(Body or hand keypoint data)
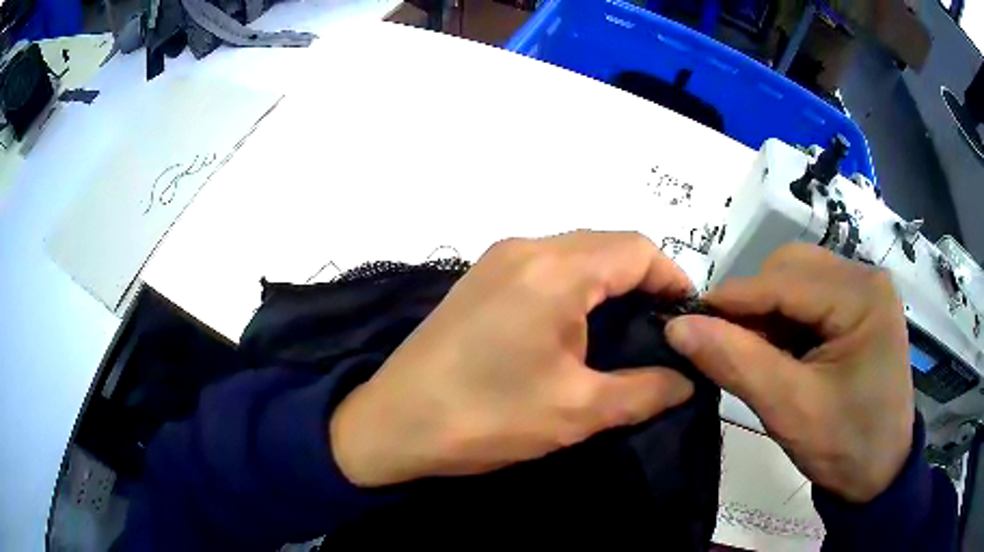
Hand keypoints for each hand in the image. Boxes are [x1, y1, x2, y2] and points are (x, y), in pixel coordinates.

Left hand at [330, 231, 695, 486]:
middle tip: (661, 329)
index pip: (637, 248)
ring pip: (576, 254)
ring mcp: (497, 259)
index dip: (672, 277)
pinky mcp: (479, 279)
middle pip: (606, 246)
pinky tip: (577, 328)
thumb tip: (687, 381)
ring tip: (625, 331)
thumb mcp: (577, 411)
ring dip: (608, 284)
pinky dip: (574, 288)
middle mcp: (526, 248)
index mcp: (555, 270)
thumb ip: (645, 392)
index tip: (688, 316)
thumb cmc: (486, 418)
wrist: (392, 425)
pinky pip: (545, 268)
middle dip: (643, 281)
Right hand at [666, 243, 913, 502]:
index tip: (684, 322)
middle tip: (728, 349)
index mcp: (862, 296)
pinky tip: (779, 354)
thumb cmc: (845, 447)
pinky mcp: (858, 309)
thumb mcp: (791, 411)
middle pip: (792, 269)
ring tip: (755, 356)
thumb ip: (737, 364)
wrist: (878, 475)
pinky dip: (784, 322)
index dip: (732, 299)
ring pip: (797, 280)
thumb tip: (678, 327)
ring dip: (767, 314)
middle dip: (753, 306)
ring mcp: (864, 292)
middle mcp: (866, 279)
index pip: (786, 280)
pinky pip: (809, 299)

• **Exercise objective**
Find all lines holding the word "middle" in the records above and copy them.

• **Written answer**
middle tip: (661, 329)
middle pip: (606, 246)
middle mcp: (526, 248)
middle dip: (643, 281)
middle tip: (728, 349)
middle pip: (792, 269)
middle dip: (753, 306)
middle mcp: (866, 279)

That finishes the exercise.